French wine is produced to quantities decreed by the Appellation Laws of 1855 which were instigated by Napoleon III. These laws even dictate the yield of each acre of planted vines and are subject to strict controls.

New World wines are restricted to existing production levels by the availability of land and quality vines. The fine wine market is overwhelmingly made up of red wines with only very few exceptions.

A maximum of 2% of all wines made globally are considered to be of sufficient quality to rise in value and very few wines ever break into this tier from a lower starting position. Under the French Appellation control system there are five First Growths or Premier Cru wines against which every other product has been judged. These are followed by Second, Third, Fourth and Fifth Growth wines produced to varying quantities.

Wine graded highly enough by the world’s most influential critics is deemed to be an IGW (investment grade wine), and its value should rise over the period of time it takes to reach its maturity window (when it will be perfect for consumption).

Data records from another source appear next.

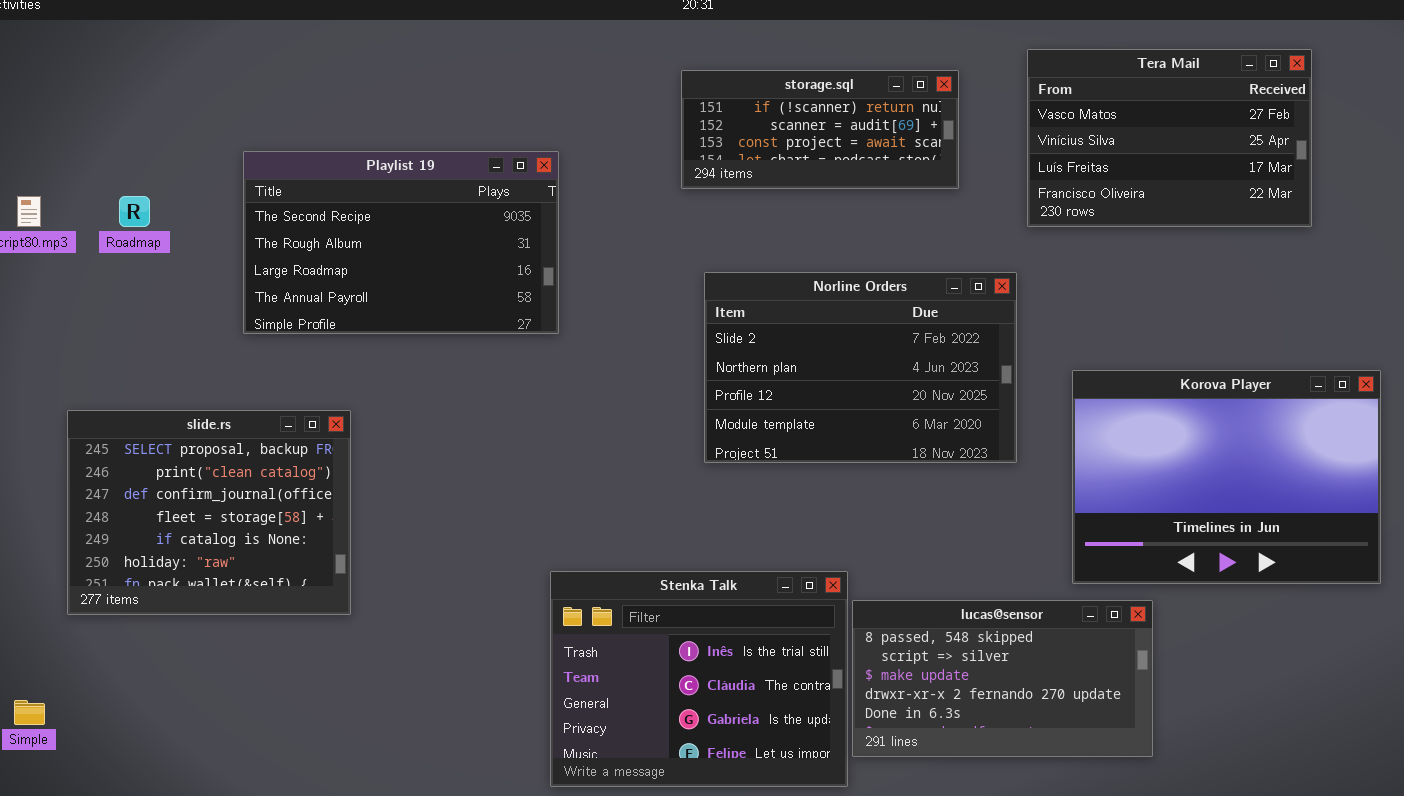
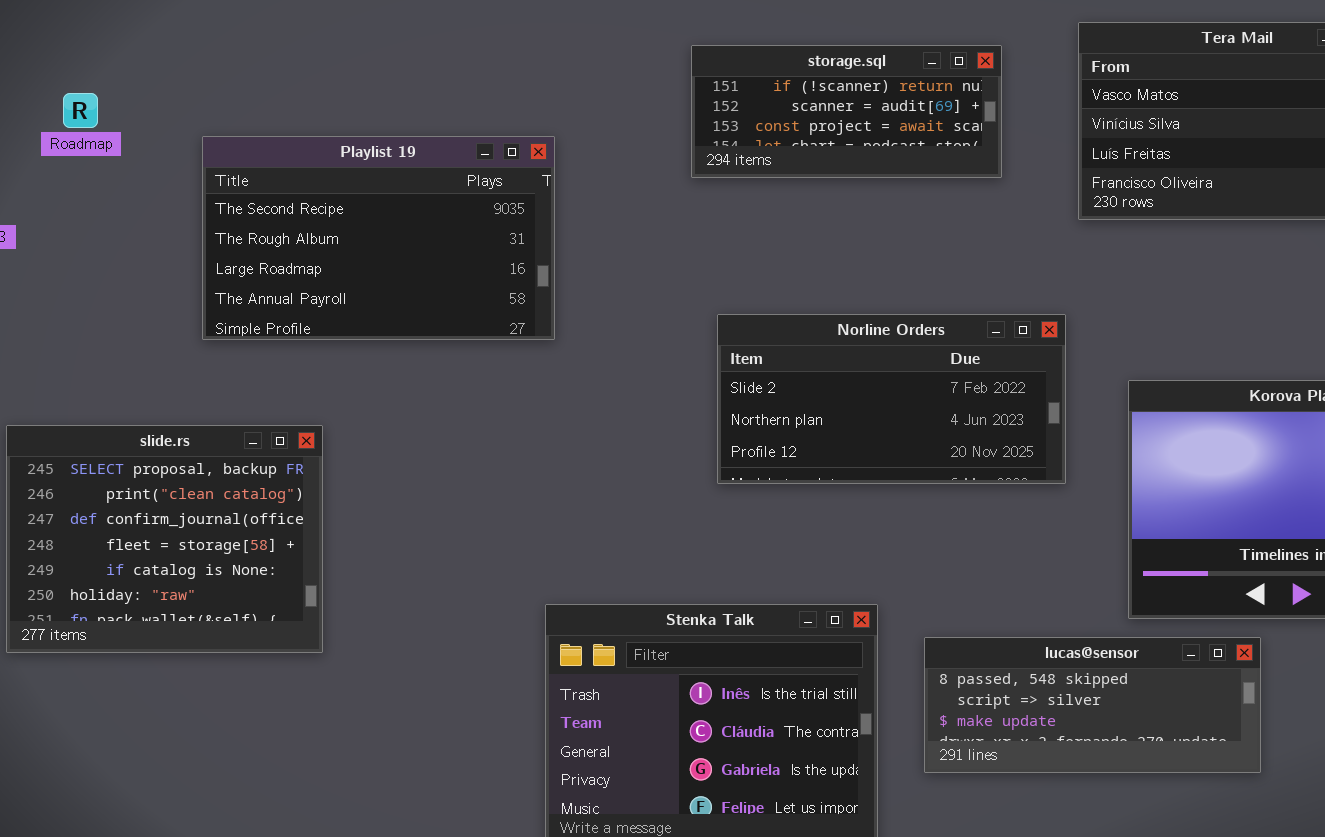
Roadmap: [119,196,150,227] -> [63,93,98,128], moved
Norline Orders: [704,272,1017,463] -> [717,314,1066,484], resized
lucas@sensor: [852,600,1153,757] -> [924,637,1261,773], moved, resized

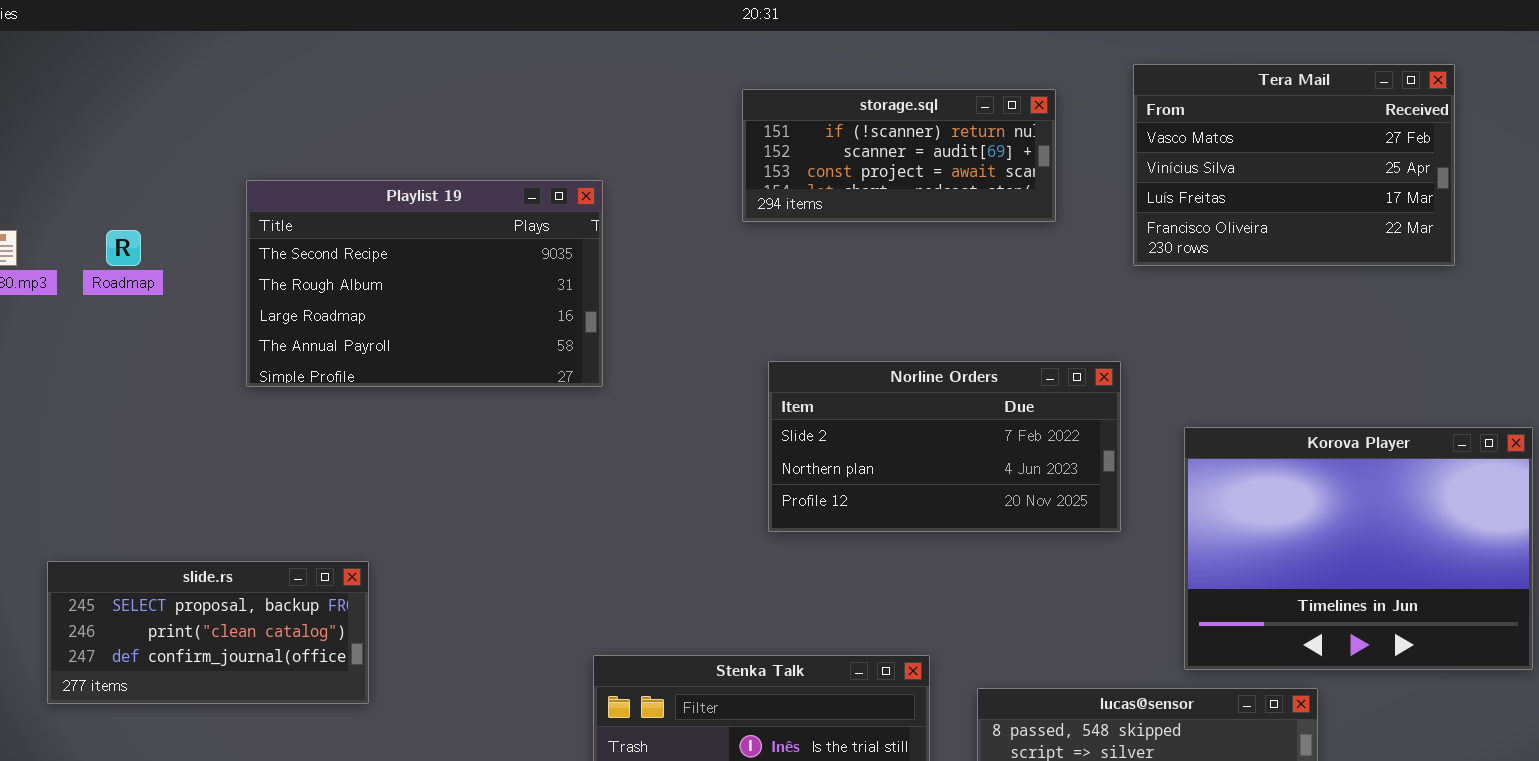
Roadmap: [63,93,98,128] -> [106,230,141,266], moved
slide.rs: [6,425,323,653] -> [47,561,369,704], resized

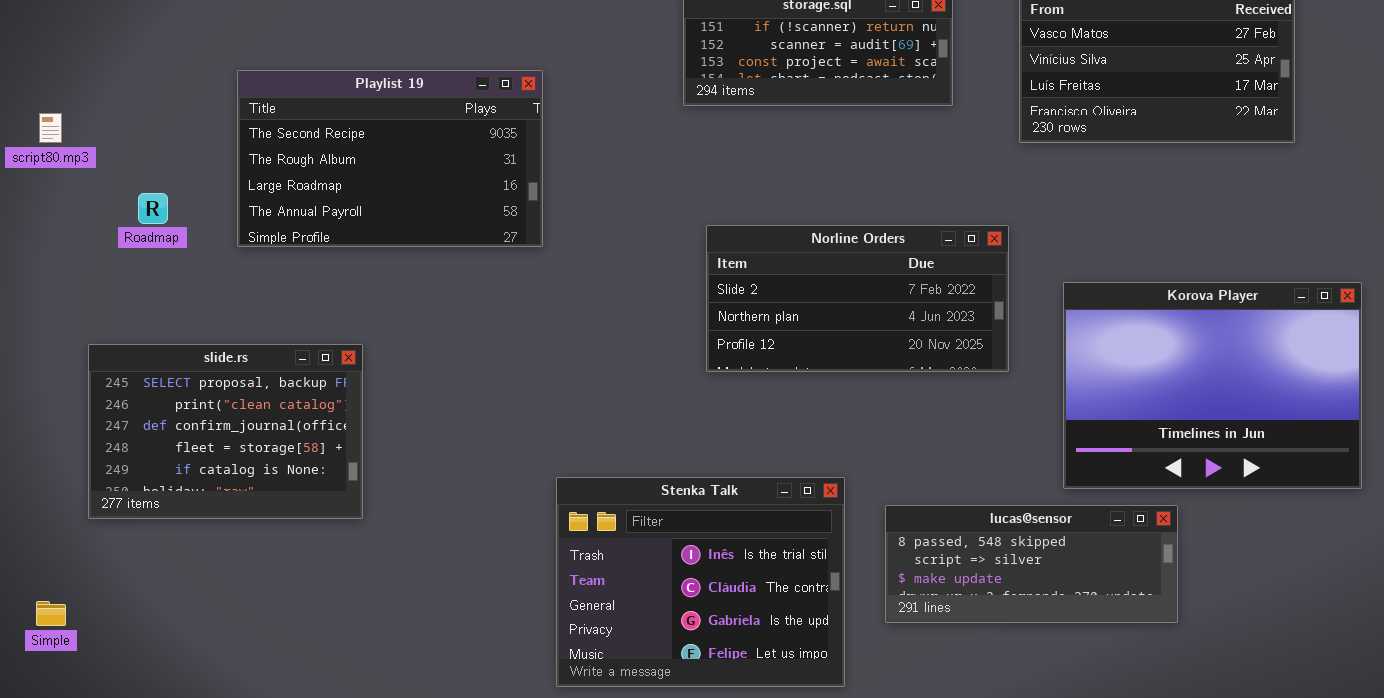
Playlist 19: [246,180,603,387] -> [237,70,543,247], moved
Roadmap: [106,230,141,266] -> [138,193,168,224], moved
slide.rs: [47,561,369,704] -> [88,344,363,519], resized

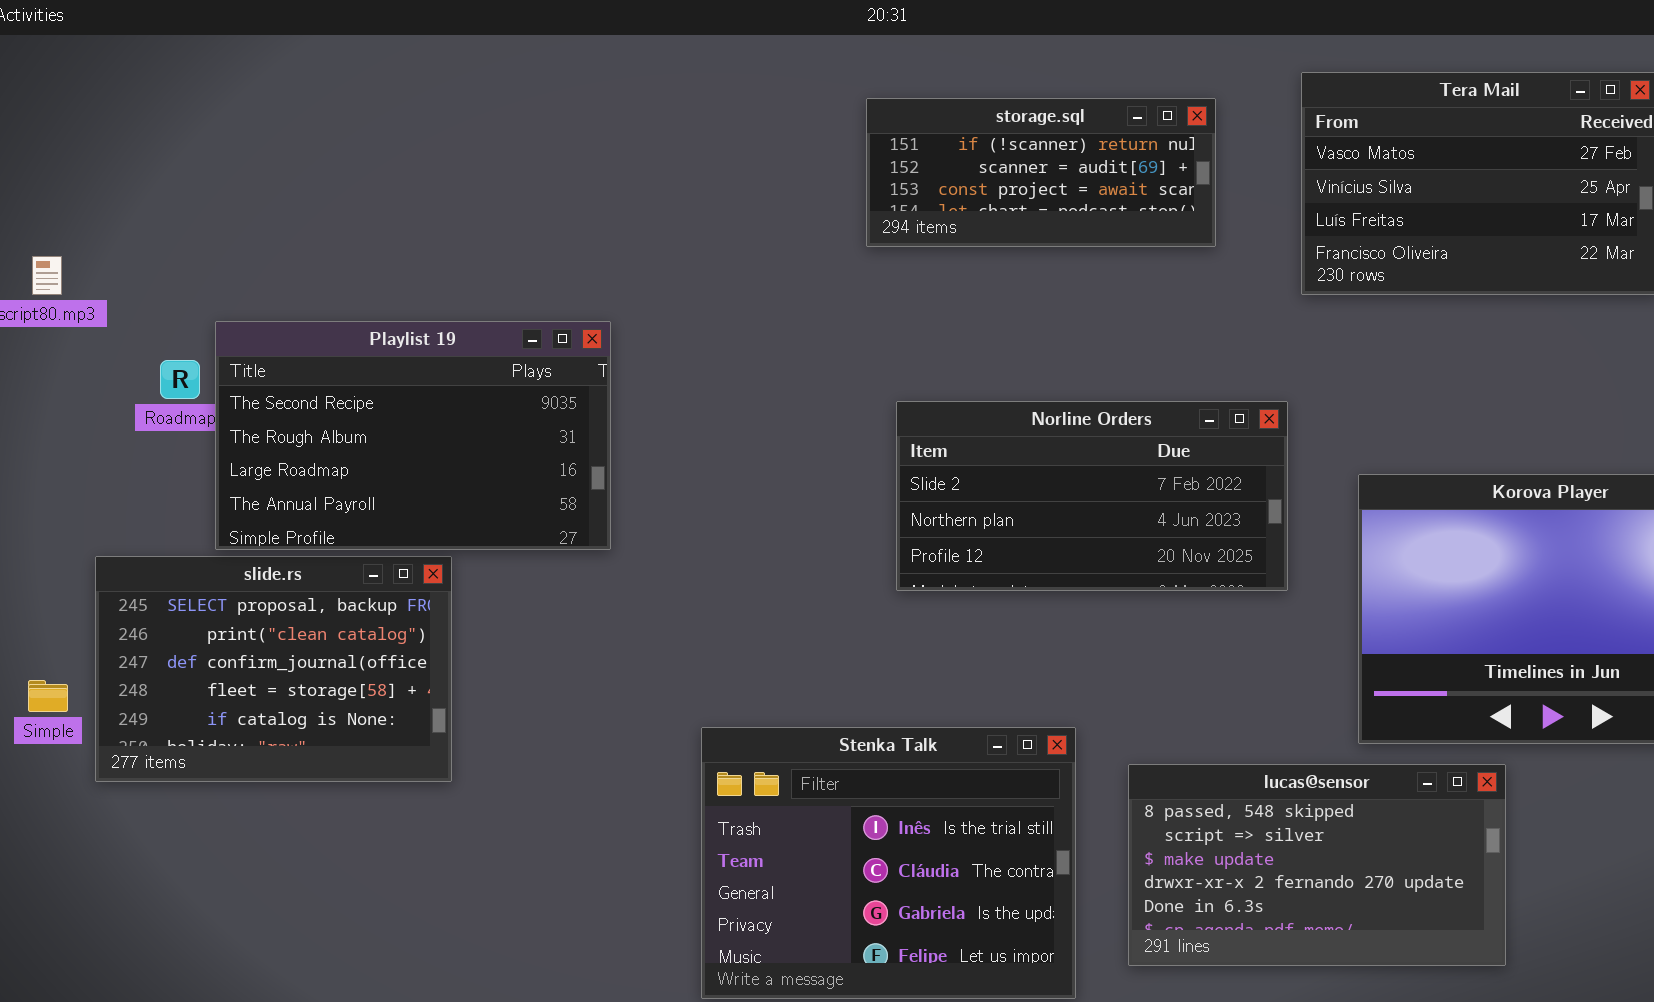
Playlist 19: [237,70,543,247] -> [215,321,611,550], moved
lucas@sensor: [885,505,1178,623] -> [1128,764,1506,966], resized
Simple: [36,601,66,626] -> [28,680,68,712], moved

Drinkers, connoisseurs, and collectors, together known as the secondary market, will traditionally look to acquire their wines just prior to the wines’ maturity window. For example, almost all Australian fine wine is fit to drink soon after its release and will be reaching the start of its maturity window five to eight years from that point. Individuals will be looking to source them from the beginning to the mid-point of that maturity window, which could range from 20 to 50 years. French wines generally have a lengthier maturity period but will normally be considered the “Blue Chip” element of a portfolio and reward owners over an extended hold term.

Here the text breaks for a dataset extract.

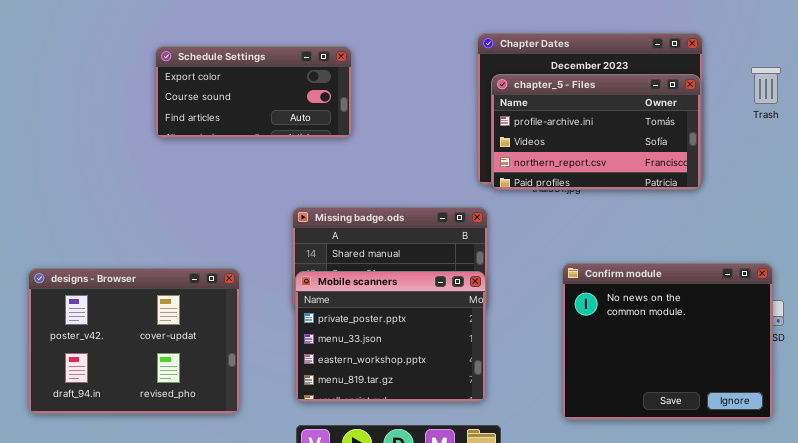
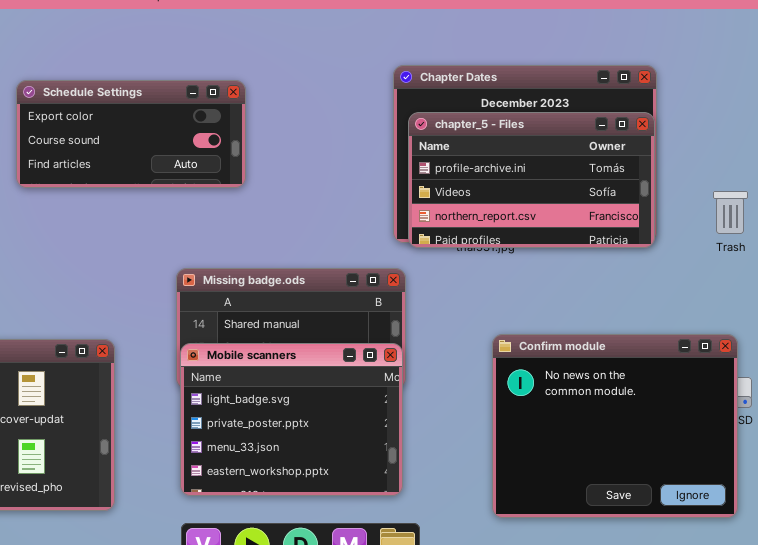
Trash: [751,67,781,104] -> [713,191,748,234], moved
Mobile scanners: [295,271,486,402] -> [180,343,403,496], scrolled up 1 row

Over past decades fine wine has been seen as a patient man’s market and although this approach is still very much advised, over recent years the price of fine wine has moved more forcefully and rapidly than many had expected. The market has proved itself to be stronger in recessionary times than many, if not all, alternative areas.

French wine has been leading the way with faster growth than in the past. Australian wine is showing to have far greater potential for higher rates of return as it compares favourable, in terms of quality, with French wine whilst starting from a lower individual bottle price.

The conservative view is that Australian wines could be selling for a release price far closer to the French products before too long. This will prove extremely beneficial for those who had the foresight to get involved at advantageous prices.